The following blog post is a guest entry by Nikki Kaplan, a member of JUFJ’s Montgomery County Police Free Schools workgroup. To join the workgroup, please email firstname.lastname@example.org.
Over the last four years, like so many people I know, I have attended many protests. At the Women’s March back in 2017, I remember feeling a jolt of energy upon hearing the back and forth chant: “This is what democracy looks like!” I was part of a national group of passionate people working together to upset the status, part of a legacy of American protest.
However, when I joined over 120 other organizers and community members on zoom last week to watch the public hearing of Montgomery County’s Police Free Schools Bill, I realized that Democracy actually looks like the smaller, significantly less glamorous inner workings of our local government — and the work of its private citizens as they shape the process.
For an hour, we watched and commented on the testimonies of the 33 speakers. 31 speakers provided powerful speeches in support of the removal of School Resource Officers (SROs) from our schools. Almost half of them were high school students who have been organizing, researching, and advocating tirelessly for police free schools.
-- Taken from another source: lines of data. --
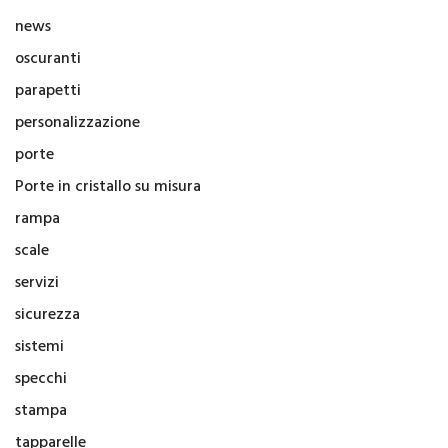
news
oscuranti
parapetti
personalizzazione
porte
Porte in cristallo su misura
rampa
scale
servizi
sicurezza
sistemi
specchi
stampa
tapparelle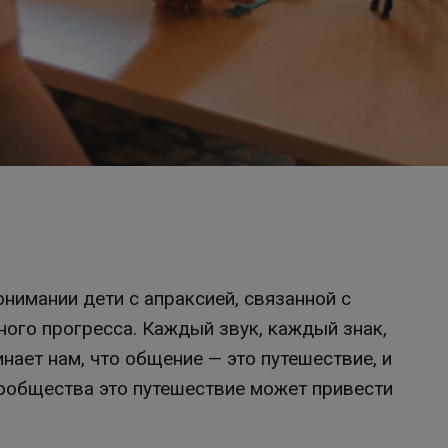
нимании дети с апраксией, связанной с
ого прогресса. Каждый звук, каждый знак,
нает нам, что общение — это путешествие, и
ообщества это путешествие может привести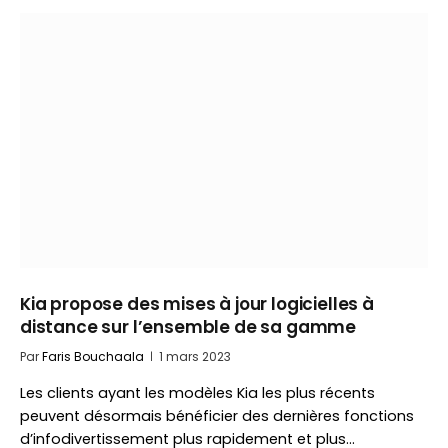
Kia propose des mises à jour logicielles à
distance sur l’ensemble de sa gamme
Par
Faris Bouchaala
1 mars 2023
Les clients ayant les modèles Kia les plus récents
peuvent désormais bénéficier des dernières fonctions
d’infodivertissement plus rapidement et plus…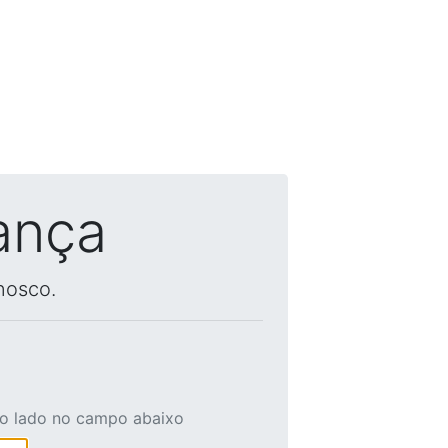
ança
nosco.
ao lado no campo abaixo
JUFJ’s own Janeane Marks, a registered school nurse, cited several examples of SROs trying to undermine her medical expertise. And Daniella Mehlek-Dawveed, one of the lead organizers with the student-led organization MoCo Against Brutality, ended her testimony with a powerful statement: “Our trauma is not something to be debated or ignored.” There was so much powerful testimony from the hearing that I could fill two pages with highlights!
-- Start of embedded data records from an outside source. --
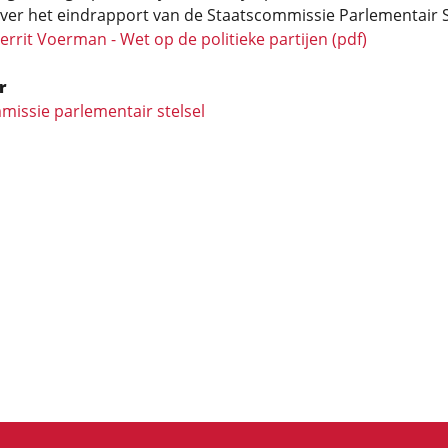
over het eindrapport van de Staatscommissie Parlementair St
errit Voerman - Wet op de politieke partijen (pdf)
r
missie parlementair stelsel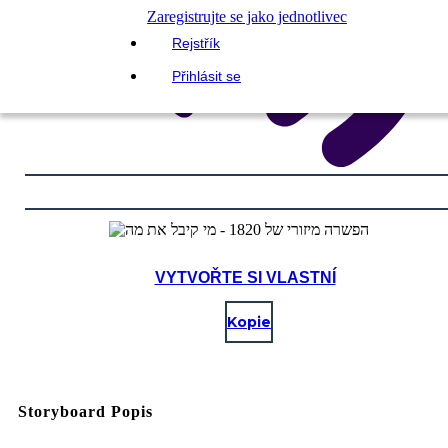
Zaregistrujte se jako jednotlivec
Rejstřík
Přihlásit se
VYTVOŘTE SI VLASTNÍ
Kopie
Storyboard Popis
For me, the most powerful moment of the hearing came from Tiffany Kelly, who shared a vulnerable and frustrated testimony, noting that study after study has been presented but not heard, and there is simply no explanation except that leadership does not care. “Be honest with me,” she said, but more importantly, “be honest with yourselves.”
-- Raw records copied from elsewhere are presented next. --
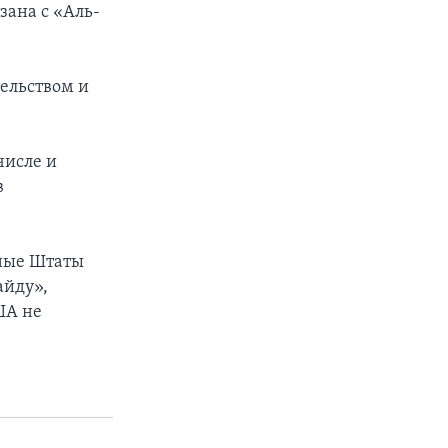
зана с «Аль-
ельством и
числе и
в
нные Штаты
айду»,
ША не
Here we were, a gathering of community members all working to make a change in how our local community supports students. Even over Zoom, I felt the electricity shared by those in our watch party, and I felt a deep connection to those sharing their heartfelt testimonies. It was a room I had never been in before. A room where so many decisions are made that affect our daily lives.
The hearing of the Police Free Schools Bill might not make national headlines the way hundreds of thousands of people gathering in protest will, but the effect of the bill’s potential change in policy cannot be underestimated. This, I have come to understand, is where the hard work of the democratic process happens. This is what Democracy looks like.